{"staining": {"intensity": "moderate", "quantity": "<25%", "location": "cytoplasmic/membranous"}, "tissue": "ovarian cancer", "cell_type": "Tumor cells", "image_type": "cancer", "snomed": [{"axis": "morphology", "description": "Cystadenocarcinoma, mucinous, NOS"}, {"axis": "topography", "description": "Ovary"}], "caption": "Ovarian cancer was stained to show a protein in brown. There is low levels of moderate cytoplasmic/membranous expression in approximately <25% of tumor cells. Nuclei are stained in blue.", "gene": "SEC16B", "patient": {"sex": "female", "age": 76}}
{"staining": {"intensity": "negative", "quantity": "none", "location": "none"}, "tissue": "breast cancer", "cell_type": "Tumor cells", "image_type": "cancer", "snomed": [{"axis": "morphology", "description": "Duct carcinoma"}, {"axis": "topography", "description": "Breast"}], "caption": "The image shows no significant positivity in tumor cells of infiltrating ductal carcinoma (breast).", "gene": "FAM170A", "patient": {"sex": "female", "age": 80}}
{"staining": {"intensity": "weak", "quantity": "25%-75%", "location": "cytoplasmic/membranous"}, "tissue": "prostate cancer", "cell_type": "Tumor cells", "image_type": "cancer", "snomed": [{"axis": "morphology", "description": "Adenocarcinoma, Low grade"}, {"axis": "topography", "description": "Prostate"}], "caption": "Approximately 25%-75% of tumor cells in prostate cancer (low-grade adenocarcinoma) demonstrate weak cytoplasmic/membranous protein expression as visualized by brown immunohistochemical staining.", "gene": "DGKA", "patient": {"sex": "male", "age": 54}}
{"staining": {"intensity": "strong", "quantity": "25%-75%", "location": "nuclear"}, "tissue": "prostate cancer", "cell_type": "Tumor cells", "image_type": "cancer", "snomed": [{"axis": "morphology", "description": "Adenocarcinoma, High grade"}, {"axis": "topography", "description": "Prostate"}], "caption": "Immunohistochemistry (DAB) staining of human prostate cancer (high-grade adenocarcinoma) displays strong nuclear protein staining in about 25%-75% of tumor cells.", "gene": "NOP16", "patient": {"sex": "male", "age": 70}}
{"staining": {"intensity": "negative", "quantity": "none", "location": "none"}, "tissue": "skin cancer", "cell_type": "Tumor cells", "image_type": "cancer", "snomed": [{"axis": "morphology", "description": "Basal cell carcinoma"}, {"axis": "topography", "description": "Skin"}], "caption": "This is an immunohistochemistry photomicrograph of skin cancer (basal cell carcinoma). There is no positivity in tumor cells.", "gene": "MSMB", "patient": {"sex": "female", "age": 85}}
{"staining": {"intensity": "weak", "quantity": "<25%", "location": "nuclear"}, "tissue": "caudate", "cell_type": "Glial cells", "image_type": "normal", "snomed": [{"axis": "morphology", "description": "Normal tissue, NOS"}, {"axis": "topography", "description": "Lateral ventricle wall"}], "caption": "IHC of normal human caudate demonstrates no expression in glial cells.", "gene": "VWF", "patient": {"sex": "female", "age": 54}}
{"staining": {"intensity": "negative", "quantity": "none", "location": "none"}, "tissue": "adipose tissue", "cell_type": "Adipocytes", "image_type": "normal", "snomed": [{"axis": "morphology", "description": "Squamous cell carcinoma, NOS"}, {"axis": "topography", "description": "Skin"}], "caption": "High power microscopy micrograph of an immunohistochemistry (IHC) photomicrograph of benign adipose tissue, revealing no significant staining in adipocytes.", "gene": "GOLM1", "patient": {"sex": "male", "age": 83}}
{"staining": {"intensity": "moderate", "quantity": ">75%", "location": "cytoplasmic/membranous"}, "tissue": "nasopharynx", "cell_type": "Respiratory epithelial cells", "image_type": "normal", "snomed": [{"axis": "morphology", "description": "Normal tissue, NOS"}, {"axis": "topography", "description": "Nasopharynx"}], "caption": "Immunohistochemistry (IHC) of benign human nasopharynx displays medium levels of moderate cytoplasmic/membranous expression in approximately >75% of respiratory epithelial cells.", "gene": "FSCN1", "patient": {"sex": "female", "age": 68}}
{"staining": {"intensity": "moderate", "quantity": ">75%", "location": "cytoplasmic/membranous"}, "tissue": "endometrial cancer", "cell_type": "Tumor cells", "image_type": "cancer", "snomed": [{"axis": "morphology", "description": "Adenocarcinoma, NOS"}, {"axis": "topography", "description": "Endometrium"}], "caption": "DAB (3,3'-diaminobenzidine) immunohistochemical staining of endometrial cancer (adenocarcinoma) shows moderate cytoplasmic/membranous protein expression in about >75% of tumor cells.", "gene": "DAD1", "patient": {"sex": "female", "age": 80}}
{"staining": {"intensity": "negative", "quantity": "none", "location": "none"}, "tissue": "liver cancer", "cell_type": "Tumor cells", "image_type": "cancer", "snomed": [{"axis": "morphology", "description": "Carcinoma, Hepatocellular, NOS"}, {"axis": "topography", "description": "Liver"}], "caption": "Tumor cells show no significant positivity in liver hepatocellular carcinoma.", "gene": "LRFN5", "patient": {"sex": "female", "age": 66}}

== Assignment ==
Please print the lines from the start of the records up to and including the line with "tumor cells in", copying each one exactly and leaving out the rest.

== Response to the exercise ==
{"staining": {"intensity": "moderate", "quantity": "<25%", "location": "cytoplasmic/membranous"}, "tissue": "ovarian cancer", "cell_type": "Tumor cells", "image_type": "cancer", "snomed": [{"axis": "morphology", "description": "Cystadenocarcinoma, mucinous, NOS"}, {"axis": "topography", "description": "Ovary"}], "caption": "Ovarian cancer was stained to show a protein in brown. There is low levels of moderate cytoplasmic/membranous expression in approximately <25% of tumor cells. Nuclei are stained in blue.", "gene": "SEC16B", "patient": {"sex": "female", "age": 76}}
{"staining": {"intensity": "negative", "quantity": "none", "location": "none"}, "tissue": "breast cancer", "cell_type": "Tumor cells", "image_type": "cancer", "snomed": [{"axis": "morphology", "description": "Duct carcinoma"}, {"axis": "topography", "description": "Breast"}], "caption": "The image shows no significant positivity in tumor cells of infiltrating ductal carcinoma (breast).", "gene": "FAM170A", "patient": {"sex": "female", "age": 80}}
{"staining": {"intensity": "weak", "quantity": "25%-75%", "location": "cytoplasmic/membranous"}, "tissue": "prostate cancer", "cell_type": "Tumor cells", "image_type": "cancer", "snomed": [{"axis": "morphology", "description": "Adenocarcinoma, Low grade"}, {"axis": "topography", "description": "Prostate"}], "caption": "Approximately 25%-75% of tumor cells in prostate cancer (low-grade adenocarcinoma) demonstrate weak cytoplasmic/membranous protein expression as visualized by brown immunohistochemical staining.", "gene": "DGKA", "patient": {"sex": "male", "age": 54}}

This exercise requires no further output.